By Holly Rosenkrantz

Inadequate and sometimes inaccurate data has been used to set wage rates for workers on federal construction jobs, possibly raising costs to U.S. taxpayers, according to congressional auditors.

Poor data collected by the U.S. Labor Department prevents accurate calculations of the prevailing pay rate required by law on the projects, the Government Accountability Office, Congress’s investigative arm, said in a report to be released today. The department “cannot have high confidence its results” are accurate, according to the report.

Labor Department officials in many cases base the wage rates on six or fewer workers, according to the watchdog agency. It also has failed to periodically update the information to assure the data represents current conditions, according to the report.

If “prevailing wage rates are too high, they potentially cost the federal government and taxpayers more for publicly funded construction projects,” according to the report.

The Davis-Bacon law, passed in 1931, requires workers on federal construction projects to be paid at rates prevailing for workers on similar jobs near the work site.

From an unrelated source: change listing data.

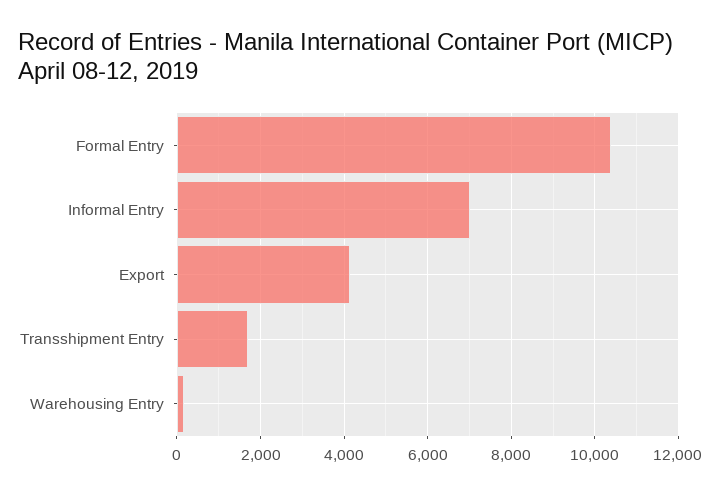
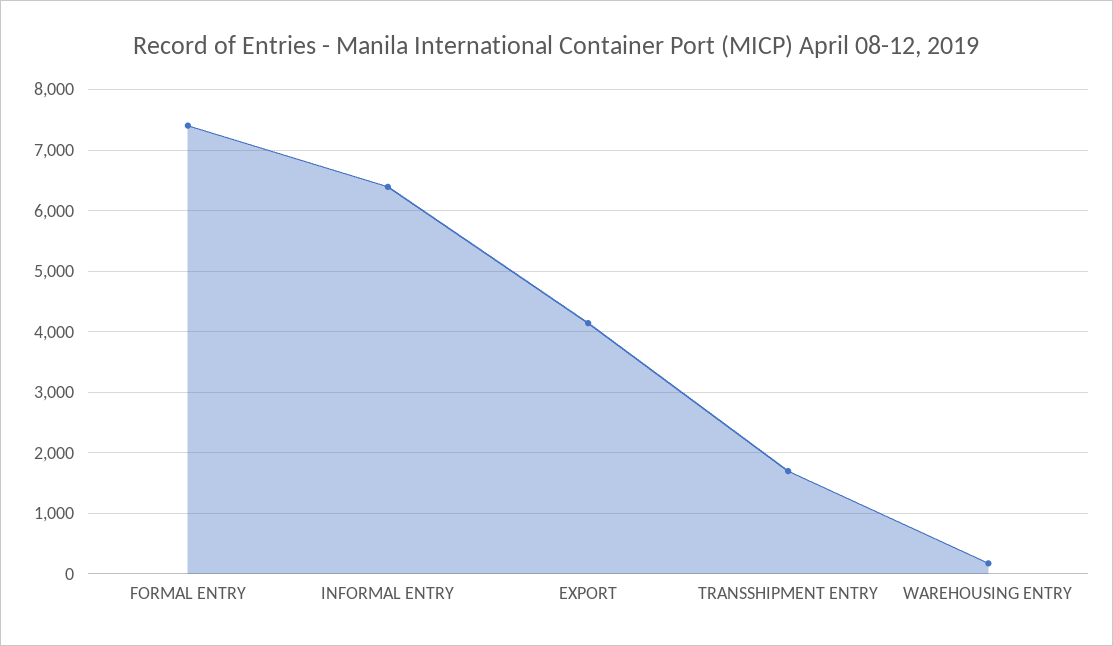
Formal Entry: 10400 -> 7400
Informal Entry: 7000 -> 6400

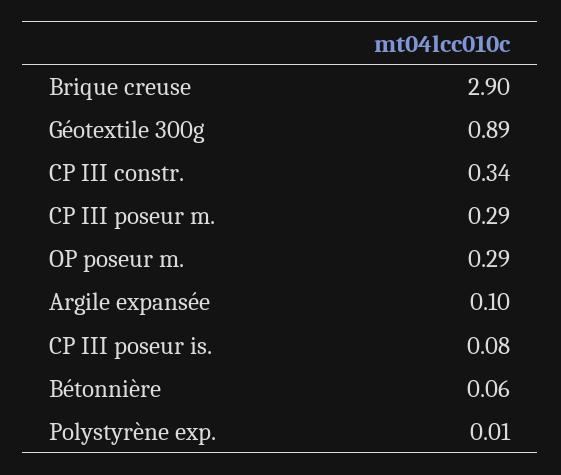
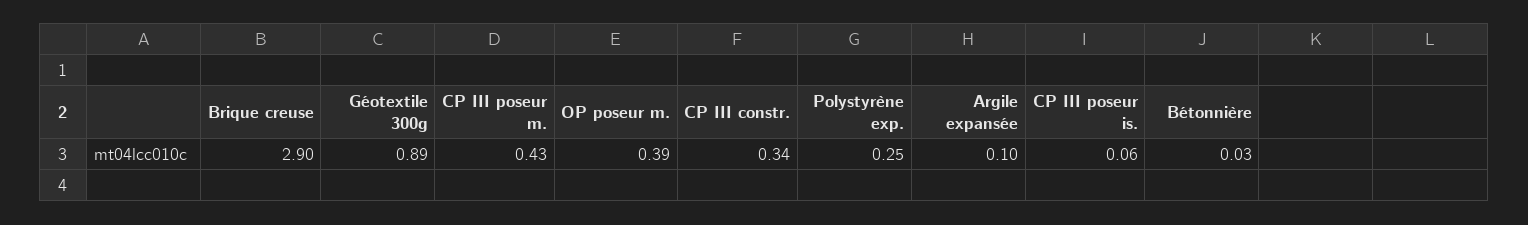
CP III poseur m.: 0.29 -> 0.43
OP poseur m.: 0.29 -> 0.39
CP III poseur is.: 0.08 -> 0.06
Bétonnière: 0.06 -> 0.03
Polystyrène exp.: 0.01 -> 0.25

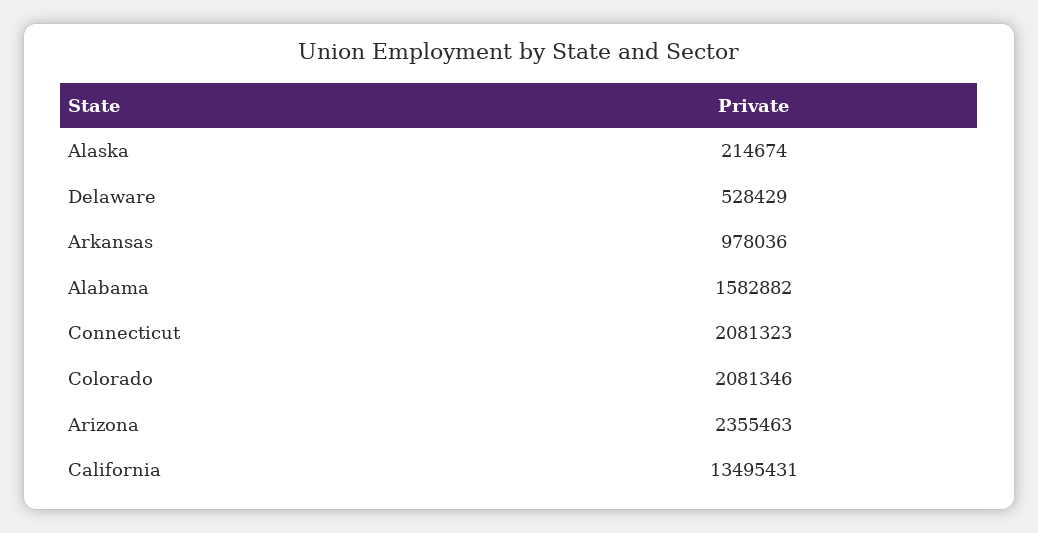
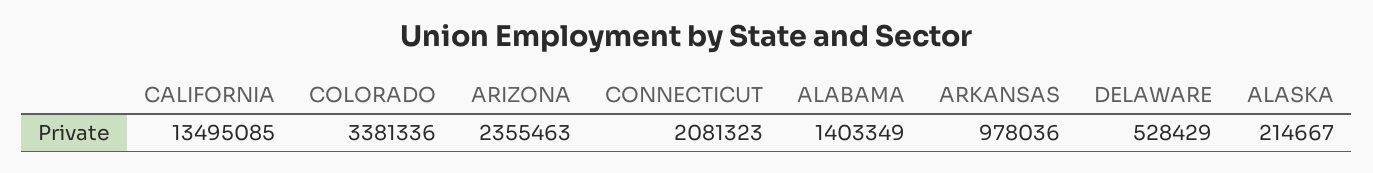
Alaska: 214674 -> 214667
Alabama: 1582882 -> 1403349
Colorado: 2081346 -> 3381336
California: 13495431 -> 13495085

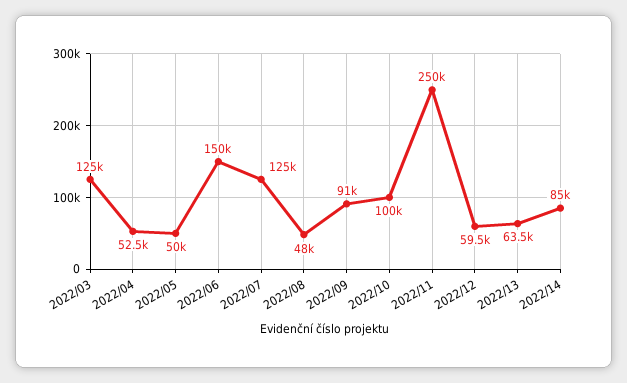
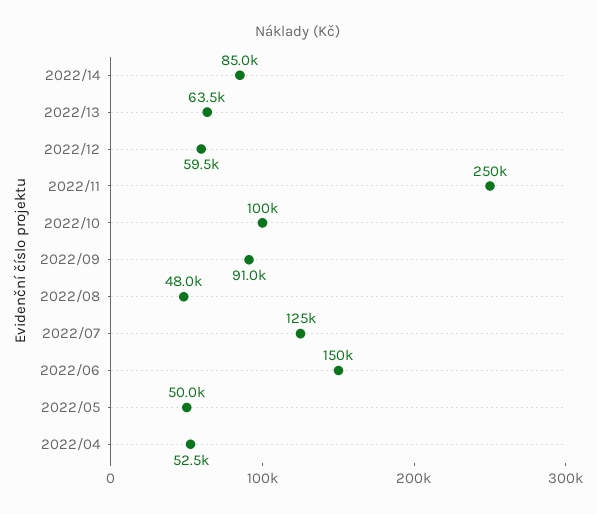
2022/03: 125000 -> none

The 2009 U.S. stimulus law allocated about $300 billion for federal spending on building and infrastructure projects that would be subject to Davis-Bacon rates. About $220 billion was spent in 2009.

“These inaccurate wage determinations may drive up the cost of federal construction projects” and discourage competition, Representative Tim Walberg, a Michigan Republican, who leads a House subcommittee on worker protection.

Representative John Kline, a Minnesota Republican and a member of the workforce protections subcommittee, said lawmakers aren’t sure federally funded projects paid wages that were accurate or fair.

“We can no longer accept a system that spends taxpayer dollars without any real accountability, accuracy or transparency,” Kline said.

The GAO also cited a lack of transparency on how the Labor Department determines Davis-Bacon wage rates.